Синявского не оставляло чувство, что в 1951 году именно его, а не отца, должны были арестовать[198]
[Терц 1992, 2: 482]. Хотя отец оставался преданным советской власти, сын занялся «подпольным», «антисоветским» писательством. Чувство вины Синявского еще больше усугублялось ощущением, что его решение начать писать было предательством отцовского наследия: «Он не пошел по стопам отца и, выбрав искусство, чистое искусство, отказался от идеологии, политики, общественного труда и общественной пользы»[199].Если решение Синявского стать писателем породило чувство вины, то оно также открыло ему путь к искуплению: «Мать-дворянка в ногах валялась: не уходи – единственный сын. Легла на пороге. Переступил. Питер. Ссылка…» [Терц 1992, 2: 470]. Отец и сын объединяются в общем ответе Достоевскому, в чтении и бунтарстве, по мере того, как книги Терца становятся метафорическим воплощением революционного духа его отца: «С точки зрения психологии, Андрей Синявский считал, что его творчество было революционным действием, смелым по реализации, по стилю и языку, вызовом конформистскому обществу с его литературными нормами»[200]

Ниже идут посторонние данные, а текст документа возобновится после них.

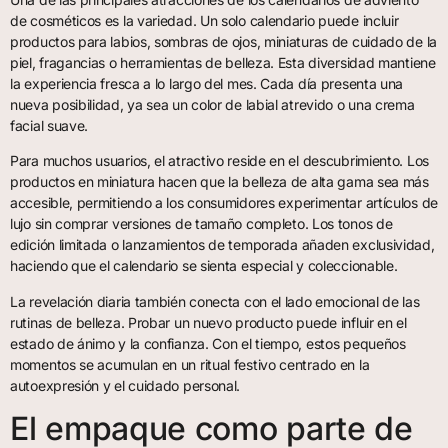
de cosméticos es la variedad. Un solo calendario puede incluir
productos para labios, sombras de ojos, miniaturas de cuidado de la
piel, fragancias o herramientas de belleza. Esta diversidad mantiene
la experiencia fresca a lo largo del mes. Cada día presenta una
nueva posibilidad, ya sea un color de labial atrevido o una crema
facial suave.
Para muchos usuarios, el atractivo reside en el descubrimiento. Los
productos en miniatura hacen que la belleza de alta gama sea más
accesible, permitiendo a los consumidores experimentar artículos de
lujo sin comprar versiones de tamaño completo. Los tonos de
edición limitada o lanzamientos de temporada añaden exclusividad,
haciendo que el calendario se sienta especial y coleccionable.
La revelación diaria también conecta con el lado emocional de las
rutinas de belleza. Probar un nuevo producto puede influir en el
estado de ánimo y la confianza. Con el tiempo, estos pequeños
momentos se acumulan en un ritual festivo centrado en la
autoexpresión y el cuidado personal.
El empaque como parte de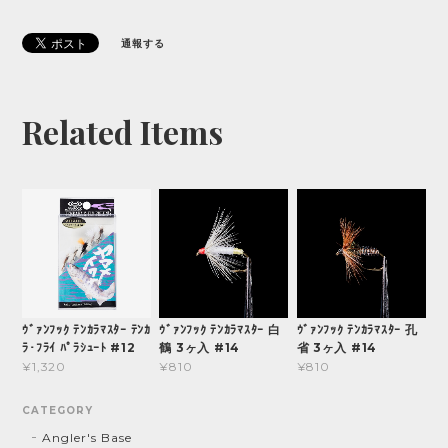
通報する
Related Items
ｳﾞｧﾝﾌｯｸ ﾃﾝｶﾗﾏｽﾀｰ ﾃﾝｶ
ｳﾞｧﾝﾌｯｸ ﾃﾝｶﾗﾏｽﾀｰ 白
ｳﾞｧﾝﾌｯｸ ﾃﾝｶﾗﾏｽﾀｰ 孔
ﾗ･ﾌﾗｲ ﾊﾟﾗｼｭｰﾄ #12
鶴 3ヶ入 #14
省 3ヶ入 #14
¥1,320
¥810
¥810
CATEGORY
Angler's Base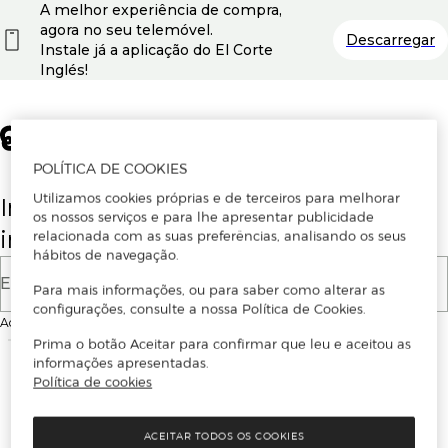
A melhor experiência de compra,
agora no seu telemóvel.
Descarregar
Instale já a aplicação do El Corte
Inglés!
POLÍTICA DE COOKIES
Utilizamos cookies próprias e de terceiros para melhorar
Insira o seu email para se registar ou
os nossos serviços e para lhe apresentar publicidade
iniciar sessão.
relacionada com as suas preferências, analisando os seus
hábitos de navegação.
E-mail
Para mais informações, ou para saber como alterar as
configurações, consulte a nossa Política de Cookies.
Ao continuar, aceitas as
Condições de utilização
do site
Prima o botão Aceitar para confirmar que leu e aceitou as
informações apresentadas.
Política de cookies
ACEITAR TODOS OS COOKIES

. Своей прозой Синявский смягчал разлад, который, по его мнению, разлучил его с отцом (в то же время утверждая, к сведению своих диссидентских критиков, что писательство является законным актом протеста и восстания). Судьбы отца и сына, как будто они были частями одной и той же биографии, сплетаются, сливаются воедино в их общем тюремном опыте. Синявский, как и в своей фантастической литературной критике, восстанавливает семейные связи не обычным образом, а неформально и альтернативно: «тюремная эстафета <…> передавалась по наследству от деда к отцу и от отца к сыну»[201].Отождествление Синявского-сына с отцом – не только жест искупления и воссоединения, но и акт воскрешения. Здесь, в виде буквального физического слияния, отражаются идеи Федорова, влияние которого, как уже отмечалось, явно присутствует в фантастической литературной критике Синявского[202]
, [Терц 1992, 2: 457]. Тем самым проводится, пусть неявная, параллель между воскресением отца в художественном тексте и возрождением литературных «отцов» писателя, подвигом воскресения, совершенным через искусство[203]. Память, опосредованная искусством, дает надежду на продолжение существования поколения в потомках; та же идея, но в другой перспективе звучит в заключительных словах предыдущей главы: «смерть, по-видимому <…>, пересекается с зачатием, как двойственная цель бытия» [Терц 1992, 2: 456].